L37153 Anliegerbeitrag Aufschließungsbeitrag Interessentenbeitrag
Niederösterreich;
L81703 Baulärm Niederösterreich;
L82000 Bauordnung;
L82003 Bauordnung Niederösterreich;
40/01 Verwaltungsverfahren;

Norm

AVG §73 Abs2;
AVG §8;
BauO NÖ 1976 §113 Abs2;
BauO NÖ 1976 §118 Abs2;
BauO NÖ 1976 §118 Abs8;
BauRallg;

Betreff

Der Verwaltungsgerichtshof hat durch den Vorsitzenden Senatspräsident DDr. Hauer und die Hofräte Dr. Degischer, Dr. Giendl, Dr. Kail und Dr. Bernegger als Richter, im Beisein der Schriftführerin Kommissär Dr. Gritsch, über die Beschwerde des J in M, vertreten durch Dr. G, Rechtsanwalt in S, gegen den Bescheid der Niederösterreichischen Landesregierung vom 16. Juni 1993, Zl. R/1-V-92264/00, betreffend Einwendungen gegen ein Bauvorhaben (mitbeteiligte Parteien: 1. FM und 2. CM in M, vertreten durch Dr. R, Rechtsanwalt in S,

3. Marktgemeinde A, vertreten durch den Bürgermeister), zu Recht erkannt:

Spruch

Der angefochtene Bescheid wird wegen Rechtswidrigkeit seines Inhaltes aufgehoben.

Das Land Niederösterreich hat dem Beschwerdeführer Aufwendungen in der Höhe von S 11.660,-- binnen zwei Wochen bei sonstiger Exekution zu ersetzen.

Begründung

Am 29. Oktober 1990 hatte der Beschwerdeführer einen "Antrag auf Erlassung eines Demolierungsauftrages" eingebracht und diesen Antrag damit begründet, daß die Erst- und Zweitmitbeteiligten Gerätschaften zur maschinellen Entnahme des Siliergutes der Maissilos installiert hätten. Hinsichtlich dieser Anlage liege eine konsenslose Bauführung vor. Aufgrund dieses Antrages erteilte der Bürgermeister der mitbeteiligten Marktgemeinde dem Erst- und der Zweitmitbeteiligten den Auftrag vom 11. Oktober 1990, unter Vorlage von Plan- und Beschreibungsunterlagen um die nachträgliche baubehördliche Genehmigung anzusuchen.
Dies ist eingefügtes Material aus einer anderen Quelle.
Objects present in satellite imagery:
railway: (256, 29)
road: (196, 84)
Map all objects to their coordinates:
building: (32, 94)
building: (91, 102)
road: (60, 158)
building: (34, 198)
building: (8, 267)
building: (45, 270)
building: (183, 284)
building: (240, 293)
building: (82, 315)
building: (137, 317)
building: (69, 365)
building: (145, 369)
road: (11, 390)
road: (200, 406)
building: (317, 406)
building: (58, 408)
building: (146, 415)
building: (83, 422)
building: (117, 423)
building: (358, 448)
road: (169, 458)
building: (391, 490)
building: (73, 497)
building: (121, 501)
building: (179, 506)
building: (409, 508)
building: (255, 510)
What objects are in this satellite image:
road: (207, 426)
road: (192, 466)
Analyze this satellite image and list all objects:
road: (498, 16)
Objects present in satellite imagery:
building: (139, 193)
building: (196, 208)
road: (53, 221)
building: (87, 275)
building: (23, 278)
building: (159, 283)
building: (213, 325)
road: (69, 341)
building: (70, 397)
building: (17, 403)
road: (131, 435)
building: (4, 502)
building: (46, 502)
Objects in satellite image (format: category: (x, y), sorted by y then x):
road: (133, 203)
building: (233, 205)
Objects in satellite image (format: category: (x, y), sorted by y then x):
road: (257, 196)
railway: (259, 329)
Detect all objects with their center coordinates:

Mit Ansuchen vom 7. November 1990 beantragten der Erst- und die Zweitmitbeteiligte unter Beilage von Projektsunterlagen die Erteilung der Baubewilligung für die gegenständliche Silofräsanlage. Über dieses Ansuchen wurde am 7. Dezember 1990 eine mündliche Verhandlung durchgeführt, in welcher der Beschwerdeführer Einwendungen erhob. Am 3. Oktober 1991 stellte der Beschwerdeführer einen Devolutionsantrag an den Gemeinderat. In der Folge führte der Gemeinderat das Baubewilligungsverfahren fort und erteilte nach Einholung verschiedener Gutachten dem Erst- und der Zweitmitbeteiligten mit Bescheid vom 26. November 1992 die beantragte baubehördliche Bewilligung. Die gegen diesen Bescheid eingebrachte Vorstellung des Beschwerdeführers hat die belangte Behörde mit dem nunmehr angefochtenen Bescheid vom 16. Juni 1993 als unbegründet abgewiesen.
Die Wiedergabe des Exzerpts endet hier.